Figure 2: Latency–effectiveness landscape on TREC DL'20. STORM resides in the upper-left, simultaneously maximizing effectiveness (nDCG@10) and minimizing query latency compared to LLM rewriters.
Analysis and Ablations
A thorough ablation study demonstrated the impact of multiple design choices:
- Reward-guided beam search was essential for effective exploration and early convergence, outperforming standard sampling and greedy decoding.
- Mixture weights and temporal parameters modulated exploration-exploitation trade-offs.
- The length budget for generation required tuning by dataset but was less critical for small models; for large models and multilingual generalization, expanded output length further improved effectiveness.
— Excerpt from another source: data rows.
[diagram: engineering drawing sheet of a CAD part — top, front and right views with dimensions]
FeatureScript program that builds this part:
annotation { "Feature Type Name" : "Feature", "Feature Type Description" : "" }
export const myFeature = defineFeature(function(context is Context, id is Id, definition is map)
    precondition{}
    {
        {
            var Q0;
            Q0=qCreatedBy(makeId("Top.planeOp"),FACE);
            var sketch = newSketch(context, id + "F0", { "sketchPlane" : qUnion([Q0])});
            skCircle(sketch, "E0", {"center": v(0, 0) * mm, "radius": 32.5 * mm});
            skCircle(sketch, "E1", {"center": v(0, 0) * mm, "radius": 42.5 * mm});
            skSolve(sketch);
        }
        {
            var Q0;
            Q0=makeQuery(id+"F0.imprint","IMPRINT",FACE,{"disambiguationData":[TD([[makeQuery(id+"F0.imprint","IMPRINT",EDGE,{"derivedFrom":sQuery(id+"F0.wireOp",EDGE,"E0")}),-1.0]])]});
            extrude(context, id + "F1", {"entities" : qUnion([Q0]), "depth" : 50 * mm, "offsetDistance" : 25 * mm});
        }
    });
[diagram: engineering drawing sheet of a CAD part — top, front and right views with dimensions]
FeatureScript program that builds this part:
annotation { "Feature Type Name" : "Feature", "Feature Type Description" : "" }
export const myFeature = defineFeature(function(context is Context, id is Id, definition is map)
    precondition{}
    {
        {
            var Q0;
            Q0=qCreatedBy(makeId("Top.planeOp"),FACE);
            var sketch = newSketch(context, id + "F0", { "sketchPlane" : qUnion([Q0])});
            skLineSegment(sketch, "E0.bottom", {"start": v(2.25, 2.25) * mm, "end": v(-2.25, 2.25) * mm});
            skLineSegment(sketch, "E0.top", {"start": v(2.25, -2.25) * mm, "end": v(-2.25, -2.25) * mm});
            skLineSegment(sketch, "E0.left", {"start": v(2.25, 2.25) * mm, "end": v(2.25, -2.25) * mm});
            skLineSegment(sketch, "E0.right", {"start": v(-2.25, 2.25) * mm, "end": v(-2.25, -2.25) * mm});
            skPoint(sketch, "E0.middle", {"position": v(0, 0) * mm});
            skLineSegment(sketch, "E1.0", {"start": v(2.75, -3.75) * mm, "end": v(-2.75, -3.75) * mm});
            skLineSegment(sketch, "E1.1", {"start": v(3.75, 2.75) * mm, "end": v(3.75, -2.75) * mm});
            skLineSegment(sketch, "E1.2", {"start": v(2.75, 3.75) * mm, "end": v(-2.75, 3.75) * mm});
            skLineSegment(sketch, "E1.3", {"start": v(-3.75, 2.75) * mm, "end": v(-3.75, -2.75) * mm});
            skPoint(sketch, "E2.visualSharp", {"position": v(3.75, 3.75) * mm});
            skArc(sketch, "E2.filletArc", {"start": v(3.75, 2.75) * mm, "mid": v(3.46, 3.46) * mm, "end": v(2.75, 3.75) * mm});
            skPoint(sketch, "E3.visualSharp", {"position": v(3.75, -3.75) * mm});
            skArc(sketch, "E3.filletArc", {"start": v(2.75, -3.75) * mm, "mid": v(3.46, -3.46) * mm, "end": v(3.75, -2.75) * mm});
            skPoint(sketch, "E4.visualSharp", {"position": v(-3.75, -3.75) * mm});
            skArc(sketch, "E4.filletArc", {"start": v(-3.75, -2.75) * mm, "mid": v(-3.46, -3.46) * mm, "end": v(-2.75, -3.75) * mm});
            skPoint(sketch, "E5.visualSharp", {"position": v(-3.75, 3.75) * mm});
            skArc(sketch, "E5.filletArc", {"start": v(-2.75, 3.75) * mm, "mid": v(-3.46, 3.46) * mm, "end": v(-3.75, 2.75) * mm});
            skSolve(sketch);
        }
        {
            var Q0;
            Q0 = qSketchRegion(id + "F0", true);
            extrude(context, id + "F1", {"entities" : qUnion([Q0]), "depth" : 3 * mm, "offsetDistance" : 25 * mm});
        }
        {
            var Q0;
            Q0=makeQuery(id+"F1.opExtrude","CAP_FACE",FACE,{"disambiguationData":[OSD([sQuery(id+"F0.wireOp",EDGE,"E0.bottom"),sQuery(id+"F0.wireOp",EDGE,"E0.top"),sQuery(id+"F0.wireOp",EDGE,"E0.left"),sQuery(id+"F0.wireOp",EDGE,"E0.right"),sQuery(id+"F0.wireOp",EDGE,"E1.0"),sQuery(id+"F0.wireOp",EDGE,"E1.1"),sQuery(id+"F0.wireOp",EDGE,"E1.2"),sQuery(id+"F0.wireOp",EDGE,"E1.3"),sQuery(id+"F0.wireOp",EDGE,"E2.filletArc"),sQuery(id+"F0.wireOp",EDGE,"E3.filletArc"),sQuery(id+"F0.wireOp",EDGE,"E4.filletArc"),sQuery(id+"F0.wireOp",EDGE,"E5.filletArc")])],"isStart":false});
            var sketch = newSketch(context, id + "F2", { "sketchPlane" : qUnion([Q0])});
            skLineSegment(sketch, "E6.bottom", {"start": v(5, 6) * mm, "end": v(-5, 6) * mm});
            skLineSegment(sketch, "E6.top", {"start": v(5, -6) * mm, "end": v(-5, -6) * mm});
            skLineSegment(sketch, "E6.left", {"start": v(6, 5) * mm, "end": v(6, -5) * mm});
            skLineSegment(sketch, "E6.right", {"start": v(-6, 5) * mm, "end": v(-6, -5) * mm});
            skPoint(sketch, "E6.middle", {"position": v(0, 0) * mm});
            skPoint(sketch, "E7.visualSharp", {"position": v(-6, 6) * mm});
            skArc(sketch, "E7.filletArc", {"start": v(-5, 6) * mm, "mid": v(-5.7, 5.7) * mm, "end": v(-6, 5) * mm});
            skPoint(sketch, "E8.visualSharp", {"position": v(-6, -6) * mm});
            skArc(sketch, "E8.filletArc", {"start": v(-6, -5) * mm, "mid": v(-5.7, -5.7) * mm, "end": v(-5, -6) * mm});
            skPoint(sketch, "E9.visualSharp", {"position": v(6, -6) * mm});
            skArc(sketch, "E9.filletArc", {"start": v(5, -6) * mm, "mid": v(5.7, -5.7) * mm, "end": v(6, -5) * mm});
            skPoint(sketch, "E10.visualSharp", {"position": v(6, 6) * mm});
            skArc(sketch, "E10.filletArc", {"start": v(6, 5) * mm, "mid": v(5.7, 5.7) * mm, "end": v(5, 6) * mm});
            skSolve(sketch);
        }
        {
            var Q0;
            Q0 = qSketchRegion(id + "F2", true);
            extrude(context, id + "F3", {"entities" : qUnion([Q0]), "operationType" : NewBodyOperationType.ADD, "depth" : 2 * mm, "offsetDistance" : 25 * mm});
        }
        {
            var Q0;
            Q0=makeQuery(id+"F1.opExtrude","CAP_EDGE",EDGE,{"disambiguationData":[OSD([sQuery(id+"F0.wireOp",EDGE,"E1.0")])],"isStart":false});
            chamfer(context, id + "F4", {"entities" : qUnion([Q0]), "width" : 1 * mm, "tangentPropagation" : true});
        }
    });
- Both LoRA and full fine-tuning were effective; the former offered competitive performance with lower resource cost.
Qualitative analyses show that, compared with generative baselines that emit long pseudo-passage expansions, STORM produces concise and discriminatively targeted keyword sets, directly aligned with the retriever's needs. This not only improves ranking but reduces computational cost at retrieval.
Theoretical and Practical Implications
STORM's approach has several far-reaching implications:
- Lexical query rewriting can serve as a tractable, retriever-aligned, and scalable substitute for dense neural retrieval in many practical scenarios, especially where dense indexing is infeasible or costly.
- By converting global, non-differentiable retrieval metrics to local token-level learning signals, the methodology provides a blueprint for aligning generative models with arbitrary black-box objectives.
- The demonstrated zero-shot multilingual transfer suggests that reward-aligned query policies learn content-based discriminative term selection that generalizes cross-lingually, conditional on a multilingual backbone.
- The efficiency gains (in both generation and retrieval) argue for the practicality of reward-guided approaches in interactive or latency-sensitive IR/RAG pipelines.
Future Directions
Several extensions and open questions follow naturally:
- Adaptive generation length: dynamically controlling expansion size based on query or corpus characteristics may further increase efficiency without loss of effectiveness.
- Integration with learned sparse retrievers: extending reward definitions beyond lexical BM25, possibly leveraging learned sparse models as the reward oracle, could address in-domain performance gaps relative to SPLADE.
- Alternative retrieval objectives: exploring finer-grained feedback (e.g., passage-level or contextual relevance) or incorporating semantic constraints could broaden applicability in RAG and conversational IR.
Conclusion
STORM introduces a principled, scalable, and retriever-aware approach to query rewriting by transmitting retrieval signals down to the token level via reward-guided beam search. Empirical evidence confirms that this approach yields models that outperform contemporary lexical, generative, and dense retrieval baselines of similar scale, with particular strengths in efficiency, robustness, and multilinguality (2606.10621). STORM's framework paves the way for systematically aligning LLM-based generation with non-differentiable downstream metrics, advancing both theoretical insights and practical deployments in retrieval and RAG systems.